Individual Scoring Chances Taken Created Total
Ryan Kesler 3 2 5
Alex Burrows 3 0 3
Henrik Sedin 1 2 3
Jason Garrison 2 0 2
Daniel Sedin 1 1 2
Derek Roy 1 1 2
Alex Edler 0 2 2

Individual Scoring Chance Differential

Scoring Chance Diff. EV F – A PP F- A SH F – A Total F – A
Dan Hamhuis 0 – 10 1 – 0 0 – 1 1 – 11
Keith Ballard 0 – 1 0 – 0 0 – 0 0 – 1
Jason Garrison 1 – 9 4 – 0 1 – 0 6 – 9
Zack Kassian 0 – 5 0 – 0 0 – 0 0 – 5
Steve Pinizzotto 0 – 1 0 – 0 0 – 0 0 – 1
Alex Burrows 3 – 2 2 – 0 1 – 1 6 – 3
Derek Roy 1 – 5 2 – 0 0 – 1 3 – 6
Ryan Kesler 1 – 6 7 – 0 1 – 1 9 – 7
Cam Barker 1 – 2 0 – 0 0 – 1 1 – 3
Mason Raymond 0 – 7 0 – 0 0 – 0 0 – 7
Daniel Sedin 2 – 3 7 – 0 0 – 0 9 – 3
Alex Edler 3 – 5 4 – 0 0 – 1 7 – 6
Andrew Ebbett 1 – 4 0 – 0 0 – 0 1 – 4
Dale Weise 0 – 2 0 – 0 0 – 0 0 – 2
Henrik Sedin 2 – 2 5 – 0 0 – 0 7 – 2
Jannik Hansen 1 – 6 3 – 0 0 – 1 4 – 7
Max Lapierre 0 – 3 0 – 0 0 – 0 0 – 3
Andrew Alberts 3 – 5 0 – 0 1 – 1 4 – 6
  • JI123

    This seems to be a common theme all year, regardless of how we play the Canucks seem to be constantly in the negatives for scoring chances. They might have solid possession stats but it’s a worrying sign come playoffs.

  • JI123

    remember last season when some of Canucks nation started to panic a few weeks before playoffs started. Their underlying numbers started to fall through the floor, the goaltenders stole every game? Ya, it’s deja vu.

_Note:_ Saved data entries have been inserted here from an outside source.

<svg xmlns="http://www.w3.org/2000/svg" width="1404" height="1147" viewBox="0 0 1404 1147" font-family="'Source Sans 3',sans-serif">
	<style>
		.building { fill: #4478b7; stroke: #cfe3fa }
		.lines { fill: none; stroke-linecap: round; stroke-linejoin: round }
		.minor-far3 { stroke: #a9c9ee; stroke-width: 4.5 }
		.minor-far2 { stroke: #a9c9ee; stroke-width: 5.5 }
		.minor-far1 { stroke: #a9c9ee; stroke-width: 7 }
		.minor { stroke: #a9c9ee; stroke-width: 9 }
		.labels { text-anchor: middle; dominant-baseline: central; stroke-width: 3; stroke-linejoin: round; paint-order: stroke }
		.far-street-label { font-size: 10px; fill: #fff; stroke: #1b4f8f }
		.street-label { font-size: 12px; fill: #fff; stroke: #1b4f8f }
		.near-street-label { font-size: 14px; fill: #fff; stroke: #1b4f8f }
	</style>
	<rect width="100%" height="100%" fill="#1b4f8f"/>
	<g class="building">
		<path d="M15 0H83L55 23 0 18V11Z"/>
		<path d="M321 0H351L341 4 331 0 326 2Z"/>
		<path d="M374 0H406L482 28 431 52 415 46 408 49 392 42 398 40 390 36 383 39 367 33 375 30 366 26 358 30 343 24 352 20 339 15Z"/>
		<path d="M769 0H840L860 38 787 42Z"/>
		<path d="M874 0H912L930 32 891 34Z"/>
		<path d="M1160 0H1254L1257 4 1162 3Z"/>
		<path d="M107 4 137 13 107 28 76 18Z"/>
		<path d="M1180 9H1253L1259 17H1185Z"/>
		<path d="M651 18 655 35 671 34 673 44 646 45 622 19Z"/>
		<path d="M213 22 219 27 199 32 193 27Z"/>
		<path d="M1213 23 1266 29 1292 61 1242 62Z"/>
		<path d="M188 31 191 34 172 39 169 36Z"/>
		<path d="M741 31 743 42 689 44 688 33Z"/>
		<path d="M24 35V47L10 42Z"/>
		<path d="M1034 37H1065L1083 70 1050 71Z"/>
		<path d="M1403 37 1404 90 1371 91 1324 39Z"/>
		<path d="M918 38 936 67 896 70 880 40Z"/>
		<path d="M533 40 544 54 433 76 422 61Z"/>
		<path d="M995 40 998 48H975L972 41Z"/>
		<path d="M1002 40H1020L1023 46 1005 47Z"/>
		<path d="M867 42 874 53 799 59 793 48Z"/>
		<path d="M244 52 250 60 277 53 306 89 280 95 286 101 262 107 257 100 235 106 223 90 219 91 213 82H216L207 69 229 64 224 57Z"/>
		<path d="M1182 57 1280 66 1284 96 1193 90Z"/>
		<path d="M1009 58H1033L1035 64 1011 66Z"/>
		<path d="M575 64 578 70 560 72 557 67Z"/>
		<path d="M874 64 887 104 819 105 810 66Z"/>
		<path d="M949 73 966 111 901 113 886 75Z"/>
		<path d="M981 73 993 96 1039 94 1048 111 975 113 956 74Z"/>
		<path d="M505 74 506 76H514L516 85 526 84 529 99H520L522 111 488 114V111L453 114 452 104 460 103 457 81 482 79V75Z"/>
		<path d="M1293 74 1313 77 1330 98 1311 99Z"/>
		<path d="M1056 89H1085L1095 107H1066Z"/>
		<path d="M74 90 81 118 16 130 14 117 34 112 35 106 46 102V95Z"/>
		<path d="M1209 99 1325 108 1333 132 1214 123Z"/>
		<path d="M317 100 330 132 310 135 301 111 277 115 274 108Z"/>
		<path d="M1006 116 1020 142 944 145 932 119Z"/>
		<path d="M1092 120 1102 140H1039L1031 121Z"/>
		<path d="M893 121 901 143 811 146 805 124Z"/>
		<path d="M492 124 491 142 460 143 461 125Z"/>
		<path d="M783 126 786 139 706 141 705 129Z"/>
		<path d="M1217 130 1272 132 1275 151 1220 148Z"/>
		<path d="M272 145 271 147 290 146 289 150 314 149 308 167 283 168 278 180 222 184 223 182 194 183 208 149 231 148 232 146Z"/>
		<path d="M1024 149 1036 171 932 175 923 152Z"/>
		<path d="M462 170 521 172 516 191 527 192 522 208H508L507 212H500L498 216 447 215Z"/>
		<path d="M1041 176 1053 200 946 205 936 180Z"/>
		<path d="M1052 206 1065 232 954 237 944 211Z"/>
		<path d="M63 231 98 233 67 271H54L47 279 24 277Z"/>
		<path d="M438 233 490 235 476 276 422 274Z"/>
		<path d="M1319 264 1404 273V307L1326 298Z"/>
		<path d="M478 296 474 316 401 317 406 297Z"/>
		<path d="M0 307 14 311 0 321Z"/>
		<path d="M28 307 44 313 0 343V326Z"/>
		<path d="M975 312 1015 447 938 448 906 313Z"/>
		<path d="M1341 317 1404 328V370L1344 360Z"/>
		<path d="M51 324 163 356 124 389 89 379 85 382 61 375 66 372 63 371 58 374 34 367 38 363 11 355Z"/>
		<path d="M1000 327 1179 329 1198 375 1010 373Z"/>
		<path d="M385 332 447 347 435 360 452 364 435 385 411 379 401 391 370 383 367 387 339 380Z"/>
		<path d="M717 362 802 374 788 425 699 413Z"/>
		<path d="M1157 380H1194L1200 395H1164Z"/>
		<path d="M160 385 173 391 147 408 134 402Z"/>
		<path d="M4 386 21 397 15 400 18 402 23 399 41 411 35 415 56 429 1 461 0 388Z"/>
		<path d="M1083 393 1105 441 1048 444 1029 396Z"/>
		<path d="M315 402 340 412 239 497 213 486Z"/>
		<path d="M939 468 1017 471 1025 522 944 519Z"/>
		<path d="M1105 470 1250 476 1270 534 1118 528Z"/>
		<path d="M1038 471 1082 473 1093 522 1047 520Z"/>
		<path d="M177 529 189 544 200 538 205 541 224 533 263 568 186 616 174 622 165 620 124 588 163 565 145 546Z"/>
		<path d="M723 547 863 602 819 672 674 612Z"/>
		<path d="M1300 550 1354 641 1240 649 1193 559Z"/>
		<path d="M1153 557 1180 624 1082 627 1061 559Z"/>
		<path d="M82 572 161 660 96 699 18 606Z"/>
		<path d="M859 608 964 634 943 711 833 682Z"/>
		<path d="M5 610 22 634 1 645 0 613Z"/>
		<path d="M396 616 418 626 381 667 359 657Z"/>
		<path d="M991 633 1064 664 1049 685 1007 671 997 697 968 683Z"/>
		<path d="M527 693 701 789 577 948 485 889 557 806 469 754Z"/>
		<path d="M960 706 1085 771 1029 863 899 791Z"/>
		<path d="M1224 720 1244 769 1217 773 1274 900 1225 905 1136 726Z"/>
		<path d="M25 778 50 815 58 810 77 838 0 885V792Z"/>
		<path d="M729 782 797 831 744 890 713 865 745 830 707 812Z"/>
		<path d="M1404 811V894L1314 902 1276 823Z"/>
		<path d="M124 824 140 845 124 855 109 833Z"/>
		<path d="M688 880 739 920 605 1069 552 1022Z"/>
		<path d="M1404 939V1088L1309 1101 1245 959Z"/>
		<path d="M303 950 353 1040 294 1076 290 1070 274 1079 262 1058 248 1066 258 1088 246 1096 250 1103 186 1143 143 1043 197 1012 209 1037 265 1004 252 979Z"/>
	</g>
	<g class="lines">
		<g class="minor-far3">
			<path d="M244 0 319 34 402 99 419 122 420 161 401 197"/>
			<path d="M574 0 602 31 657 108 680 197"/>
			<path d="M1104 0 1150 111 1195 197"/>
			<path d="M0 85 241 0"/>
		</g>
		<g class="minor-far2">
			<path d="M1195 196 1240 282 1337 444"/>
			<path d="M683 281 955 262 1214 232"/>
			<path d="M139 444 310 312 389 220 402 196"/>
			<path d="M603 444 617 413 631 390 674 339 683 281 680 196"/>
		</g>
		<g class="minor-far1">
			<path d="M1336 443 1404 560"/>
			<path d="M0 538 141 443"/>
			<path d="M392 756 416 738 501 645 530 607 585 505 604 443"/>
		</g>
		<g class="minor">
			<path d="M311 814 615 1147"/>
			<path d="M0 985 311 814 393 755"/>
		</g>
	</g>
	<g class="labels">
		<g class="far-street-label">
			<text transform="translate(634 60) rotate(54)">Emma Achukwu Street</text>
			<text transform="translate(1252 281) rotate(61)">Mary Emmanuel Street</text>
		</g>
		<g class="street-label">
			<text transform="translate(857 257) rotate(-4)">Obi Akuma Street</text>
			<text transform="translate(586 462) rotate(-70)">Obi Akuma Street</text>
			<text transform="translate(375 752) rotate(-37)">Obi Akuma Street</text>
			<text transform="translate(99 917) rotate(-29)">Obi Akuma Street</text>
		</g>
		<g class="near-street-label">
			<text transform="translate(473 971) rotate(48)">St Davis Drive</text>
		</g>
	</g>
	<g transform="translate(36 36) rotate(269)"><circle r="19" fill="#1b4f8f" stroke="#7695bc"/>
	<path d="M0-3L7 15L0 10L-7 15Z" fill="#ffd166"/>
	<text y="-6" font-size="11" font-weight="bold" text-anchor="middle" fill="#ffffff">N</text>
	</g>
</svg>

    Since trade deadline, Canucks fenwick close have dropped, they’re relying almost soley on goaltending.

    I think this team has a good roster, unfortunately Daniel, Raymond, Hansen and Kassian have disappeared after strong starts. Kesler has been ineffective at EV (surprisingly). Roy isn’t what I had expected after reviewing his underlying #’s on trade date.

    I can’t figure out what is wrong with this team. Then they say things like Hank did post game last night, “though we played one of our best efforts in a while”. SAY WHAT. This is the problem. Thinking that type of effort was good enough to get them past a Chicago, or STL or LA. Those series would last 5 games – max. Or until the goaltending became unsustainable.

    My concern level is as high as last year heading into the playoffs.

  • antro

    Nice to hear that Alberts played that well. I didn’t really notice, though I did notice Edler.

    I generally agree with the concerns. Kesler especially looked out of sync yesterday. (Probably Kesler and Roy were together for a while in an attempt to get Kesler going, rather than the stated reason of “loading up” two lines.) The injuries have taken an enormous toll on Vancouver’s team strengths. And those holes were not patched. This is the first time I really feel that GMMG just couldn’t quite get things to happen to really improve this team. And when he signed Barker, Joslin and Vandermeer, he should have known that the team was only a few injuries from actually playing the likes of them. (At the same time, I do think it is an unusual season, and no one knew that the cap would go down that much, esp a couple of years ago when they had to sign Luongo. But sometimes you have to cut your losses and let go.)

    Maybe if they get some puck luck and manage to catch Anaheim (unlikely), they can play Minnesota or Columbus in the first round.

    Or maybe Schneider steals a few games against one of LA/St.L/SJ, and they manage to get to the second round in time for Bieksa and Tanev to come back. But that’s a lot of ifs.

    The one other thing that might happen if Schneider manages to steal a series or two is reminding other GMs how useful good goaltending is.

  • antro

    Pretty bang on game recap. I think, in particular, Booth being out is hurting the team more than people think. He may not have been scoring much, but he’s so good at getting the puck down the ice, and the Canucks are really low on wingers that can do that right now. It looks a lot like Pittsburgh right now, the Canucks are strong down the middle and really kind of weak on the wings. The only problem is that Henrik and Kesler aren’t as good as Crosby and Malkin.

    Also, a Carl Sagan reference means this is by far the best game recap ever.

  • BrudnySeaby

    So stand-out goaltending once again gets the job done. But without his teammates scoring some goals, and by that I mean more than 1 per game, Schneider can stand on his head al he wants, but unless he posts shut-out after shut-out, it still won’t be enough to win a series.